Among such works, Des Esseintes had had the curiosity to read those of Madame Swetchine, the Russian, whose house in Paris was the rendezvous of the most fervent Catholics. Her writings had filled him with insufferably horrible boredom; they were more than merely wretched: they were wretched in every way, resembling the echoes of a tiny chapel where the solemn worshippers mumble their prayers, asking news of one another in low voices, while they repeat with a deeply mysterious air the common gossip of politics, weather forecasts and the state of the weather.
But there was even worse: a female laureate licensed by the Institute, Madame Augustus Craven, author of Recit d’une soeur, of Eliane and Fleaurange, puffed into reputation by the whole apostolic press. Never, no, never, had Des Esseintes imagined that any person could write such ridiculous nonsense. In the point of conception, these books were so absurd, and were written in such a disgusting style, that by these tokens they became almost remarkable and rare.
It was not at all among the works of women that Des Esseintes, whose soul was completely jaded and whose nature was not inclined to sentimentality, could come upon a literary retreat suited to his taste.
Yet he strove, with a diligence that no impatience could overcome, to enjoy the works of a certain girl of genius, the blue-stocking pucelle of the group, but his efforts miscarried. He did not take to the Journal and the Lettres in which Eugenie de Guerin celebrates, without discretion, the amazing talent of a brother who rhymed, with such cleverness and grace that one must go to the works of de Jouy and Ecouchard Lebrun to find anything so novel and daring.

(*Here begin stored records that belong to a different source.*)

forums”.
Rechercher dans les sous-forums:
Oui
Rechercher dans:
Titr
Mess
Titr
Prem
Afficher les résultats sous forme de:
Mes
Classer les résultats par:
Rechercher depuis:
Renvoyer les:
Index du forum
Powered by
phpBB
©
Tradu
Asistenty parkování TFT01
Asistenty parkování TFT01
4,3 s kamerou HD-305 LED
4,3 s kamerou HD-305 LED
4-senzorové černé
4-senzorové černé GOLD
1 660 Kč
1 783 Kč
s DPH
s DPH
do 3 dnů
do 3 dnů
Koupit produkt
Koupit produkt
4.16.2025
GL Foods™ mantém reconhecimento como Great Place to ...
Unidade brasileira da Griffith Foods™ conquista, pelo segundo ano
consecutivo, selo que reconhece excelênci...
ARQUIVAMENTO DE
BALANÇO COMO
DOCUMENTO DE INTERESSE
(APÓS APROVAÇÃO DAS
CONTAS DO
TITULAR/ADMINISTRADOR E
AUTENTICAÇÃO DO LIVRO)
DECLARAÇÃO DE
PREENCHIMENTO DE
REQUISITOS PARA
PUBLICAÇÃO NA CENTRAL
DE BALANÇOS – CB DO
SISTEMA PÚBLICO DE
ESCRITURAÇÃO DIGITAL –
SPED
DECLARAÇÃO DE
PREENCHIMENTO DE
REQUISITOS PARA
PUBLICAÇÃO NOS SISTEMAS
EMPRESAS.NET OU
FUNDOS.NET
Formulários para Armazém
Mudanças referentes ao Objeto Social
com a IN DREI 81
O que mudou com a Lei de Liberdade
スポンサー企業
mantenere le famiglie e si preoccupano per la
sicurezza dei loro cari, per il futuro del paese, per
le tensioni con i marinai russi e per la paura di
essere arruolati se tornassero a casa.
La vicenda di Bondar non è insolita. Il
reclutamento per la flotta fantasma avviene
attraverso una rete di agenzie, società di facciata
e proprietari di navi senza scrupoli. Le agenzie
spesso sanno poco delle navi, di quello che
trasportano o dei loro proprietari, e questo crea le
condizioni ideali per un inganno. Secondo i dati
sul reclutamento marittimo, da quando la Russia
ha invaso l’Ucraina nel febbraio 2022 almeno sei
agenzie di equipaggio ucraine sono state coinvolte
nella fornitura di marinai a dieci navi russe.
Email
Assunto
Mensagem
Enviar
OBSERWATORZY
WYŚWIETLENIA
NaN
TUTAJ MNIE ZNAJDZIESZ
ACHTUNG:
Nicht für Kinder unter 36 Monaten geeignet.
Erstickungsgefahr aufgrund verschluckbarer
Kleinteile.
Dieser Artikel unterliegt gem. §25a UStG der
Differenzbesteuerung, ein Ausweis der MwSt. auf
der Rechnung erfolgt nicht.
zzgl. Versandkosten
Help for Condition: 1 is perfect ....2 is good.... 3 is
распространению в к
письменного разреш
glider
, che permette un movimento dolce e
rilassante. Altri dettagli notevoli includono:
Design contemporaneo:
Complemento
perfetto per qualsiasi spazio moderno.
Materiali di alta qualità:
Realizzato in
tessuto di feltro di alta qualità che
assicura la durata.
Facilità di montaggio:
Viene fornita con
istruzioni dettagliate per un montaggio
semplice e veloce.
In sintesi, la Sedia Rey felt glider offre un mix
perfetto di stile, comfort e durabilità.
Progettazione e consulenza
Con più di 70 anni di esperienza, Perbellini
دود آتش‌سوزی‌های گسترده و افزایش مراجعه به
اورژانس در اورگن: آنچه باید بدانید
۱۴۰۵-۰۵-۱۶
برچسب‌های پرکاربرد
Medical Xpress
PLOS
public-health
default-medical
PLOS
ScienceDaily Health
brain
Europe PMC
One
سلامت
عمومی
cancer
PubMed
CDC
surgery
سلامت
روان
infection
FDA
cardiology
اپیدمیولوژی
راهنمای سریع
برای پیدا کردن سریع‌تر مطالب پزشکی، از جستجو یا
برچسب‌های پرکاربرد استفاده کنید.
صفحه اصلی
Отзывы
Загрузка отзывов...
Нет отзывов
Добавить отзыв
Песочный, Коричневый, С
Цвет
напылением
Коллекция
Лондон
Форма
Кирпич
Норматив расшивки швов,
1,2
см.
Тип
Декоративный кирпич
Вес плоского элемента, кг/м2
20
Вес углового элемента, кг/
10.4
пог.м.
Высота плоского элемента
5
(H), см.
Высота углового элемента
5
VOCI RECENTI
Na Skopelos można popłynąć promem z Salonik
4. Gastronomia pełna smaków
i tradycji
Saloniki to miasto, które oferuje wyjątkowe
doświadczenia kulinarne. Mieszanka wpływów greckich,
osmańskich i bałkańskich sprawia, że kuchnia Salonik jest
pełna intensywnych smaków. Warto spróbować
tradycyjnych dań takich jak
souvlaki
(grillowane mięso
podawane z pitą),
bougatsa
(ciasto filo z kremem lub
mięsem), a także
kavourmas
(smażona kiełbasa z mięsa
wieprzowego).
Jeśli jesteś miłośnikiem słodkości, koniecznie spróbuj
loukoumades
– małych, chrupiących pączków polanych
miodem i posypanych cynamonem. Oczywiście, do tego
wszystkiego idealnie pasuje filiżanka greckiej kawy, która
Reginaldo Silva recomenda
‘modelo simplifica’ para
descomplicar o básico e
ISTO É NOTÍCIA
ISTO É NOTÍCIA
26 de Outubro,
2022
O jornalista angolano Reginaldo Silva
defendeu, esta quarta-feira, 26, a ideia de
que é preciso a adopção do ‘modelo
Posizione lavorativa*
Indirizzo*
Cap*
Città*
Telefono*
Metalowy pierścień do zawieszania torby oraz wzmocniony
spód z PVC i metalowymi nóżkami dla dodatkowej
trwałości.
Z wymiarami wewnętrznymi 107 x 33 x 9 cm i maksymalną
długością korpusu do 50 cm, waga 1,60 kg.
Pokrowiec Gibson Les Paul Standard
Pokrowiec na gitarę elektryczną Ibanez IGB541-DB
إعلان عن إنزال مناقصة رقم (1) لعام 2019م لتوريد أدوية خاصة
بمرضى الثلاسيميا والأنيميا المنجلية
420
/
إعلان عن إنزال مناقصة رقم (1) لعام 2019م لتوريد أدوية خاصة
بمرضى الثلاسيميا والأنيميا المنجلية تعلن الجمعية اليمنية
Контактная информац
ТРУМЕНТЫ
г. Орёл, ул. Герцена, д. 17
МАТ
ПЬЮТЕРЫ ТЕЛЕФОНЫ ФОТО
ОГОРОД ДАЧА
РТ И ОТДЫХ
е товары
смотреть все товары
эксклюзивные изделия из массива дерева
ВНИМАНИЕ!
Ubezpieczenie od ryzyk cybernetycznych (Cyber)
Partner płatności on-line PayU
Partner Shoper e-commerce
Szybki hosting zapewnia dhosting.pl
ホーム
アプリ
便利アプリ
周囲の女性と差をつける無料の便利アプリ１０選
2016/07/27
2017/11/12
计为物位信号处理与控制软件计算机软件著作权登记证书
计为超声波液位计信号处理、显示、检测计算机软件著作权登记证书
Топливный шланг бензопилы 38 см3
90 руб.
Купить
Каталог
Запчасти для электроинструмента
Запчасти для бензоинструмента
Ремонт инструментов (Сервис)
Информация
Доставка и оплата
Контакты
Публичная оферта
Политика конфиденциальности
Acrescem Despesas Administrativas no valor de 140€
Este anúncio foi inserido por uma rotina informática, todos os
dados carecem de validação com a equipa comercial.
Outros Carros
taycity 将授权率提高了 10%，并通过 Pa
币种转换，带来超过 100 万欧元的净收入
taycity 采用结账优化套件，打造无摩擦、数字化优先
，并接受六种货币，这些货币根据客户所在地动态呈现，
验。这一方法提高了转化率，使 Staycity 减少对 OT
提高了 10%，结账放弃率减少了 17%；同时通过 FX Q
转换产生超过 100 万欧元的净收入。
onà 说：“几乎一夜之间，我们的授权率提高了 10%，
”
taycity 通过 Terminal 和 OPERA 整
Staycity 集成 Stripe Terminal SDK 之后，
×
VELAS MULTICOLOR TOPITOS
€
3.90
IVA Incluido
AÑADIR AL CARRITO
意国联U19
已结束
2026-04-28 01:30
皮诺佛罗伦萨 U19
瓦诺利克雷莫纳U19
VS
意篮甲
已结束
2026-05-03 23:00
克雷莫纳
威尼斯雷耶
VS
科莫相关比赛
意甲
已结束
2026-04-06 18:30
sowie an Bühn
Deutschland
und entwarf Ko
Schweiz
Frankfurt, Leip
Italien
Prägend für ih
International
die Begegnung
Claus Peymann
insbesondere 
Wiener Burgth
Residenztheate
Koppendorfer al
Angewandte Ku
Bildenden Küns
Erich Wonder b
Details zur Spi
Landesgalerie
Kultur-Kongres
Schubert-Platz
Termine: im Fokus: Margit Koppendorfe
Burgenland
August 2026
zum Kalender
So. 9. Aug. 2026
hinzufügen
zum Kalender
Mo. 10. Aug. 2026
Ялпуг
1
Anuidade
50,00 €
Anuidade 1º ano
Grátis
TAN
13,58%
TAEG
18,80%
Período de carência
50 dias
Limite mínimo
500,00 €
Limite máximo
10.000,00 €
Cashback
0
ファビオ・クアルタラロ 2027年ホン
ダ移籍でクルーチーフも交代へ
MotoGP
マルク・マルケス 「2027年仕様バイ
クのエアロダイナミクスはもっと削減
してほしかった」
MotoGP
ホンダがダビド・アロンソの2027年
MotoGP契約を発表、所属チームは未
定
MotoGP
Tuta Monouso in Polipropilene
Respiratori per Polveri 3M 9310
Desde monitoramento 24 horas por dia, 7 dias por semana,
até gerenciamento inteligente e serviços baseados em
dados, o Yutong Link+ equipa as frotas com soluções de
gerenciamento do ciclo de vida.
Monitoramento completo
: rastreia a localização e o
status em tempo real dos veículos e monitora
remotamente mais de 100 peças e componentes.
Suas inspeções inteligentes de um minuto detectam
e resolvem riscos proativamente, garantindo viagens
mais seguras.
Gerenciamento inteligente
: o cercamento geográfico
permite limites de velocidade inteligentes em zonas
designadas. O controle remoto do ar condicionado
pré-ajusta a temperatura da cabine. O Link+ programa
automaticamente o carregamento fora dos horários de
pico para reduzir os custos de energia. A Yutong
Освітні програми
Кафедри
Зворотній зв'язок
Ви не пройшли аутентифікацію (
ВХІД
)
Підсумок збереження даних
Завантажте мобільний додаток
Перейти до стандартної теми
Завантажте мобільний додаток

He had also unavailingly attempted to comprehend the delights of those works in which one may find such things as these:
This morning I hung on papa’s
bed a cross which a little
girl had given him yesterday.
Or:
Mimi and I are invited by
Monsieur Roquiers to attend the
consecration of a bell tomorrow.
This does not displease
me at all.
Or wherein we find such important events as these:
On my neck I have hung a medal
of the Holy Virgin which
Louise had brought me, as
an amulet against cholera.
Or poetry of this sort:
O the lovely moonbeam which fell on the Bible I was reading!
And, finally, such fine and penetrating observations as these:
When I see a man pass before
a crucifix, lift his hat and
make the sign of the Cross,
I say to myself, ’There goes a
Christian.’
And she continued in this fashion, without pause, until after Maurice de Guerin had died, after which his sister bewailed him in other pages, written in a watery prose strewn here and there with bits of poems whose humiliating poverty ended by moving Des Esseintes to pity.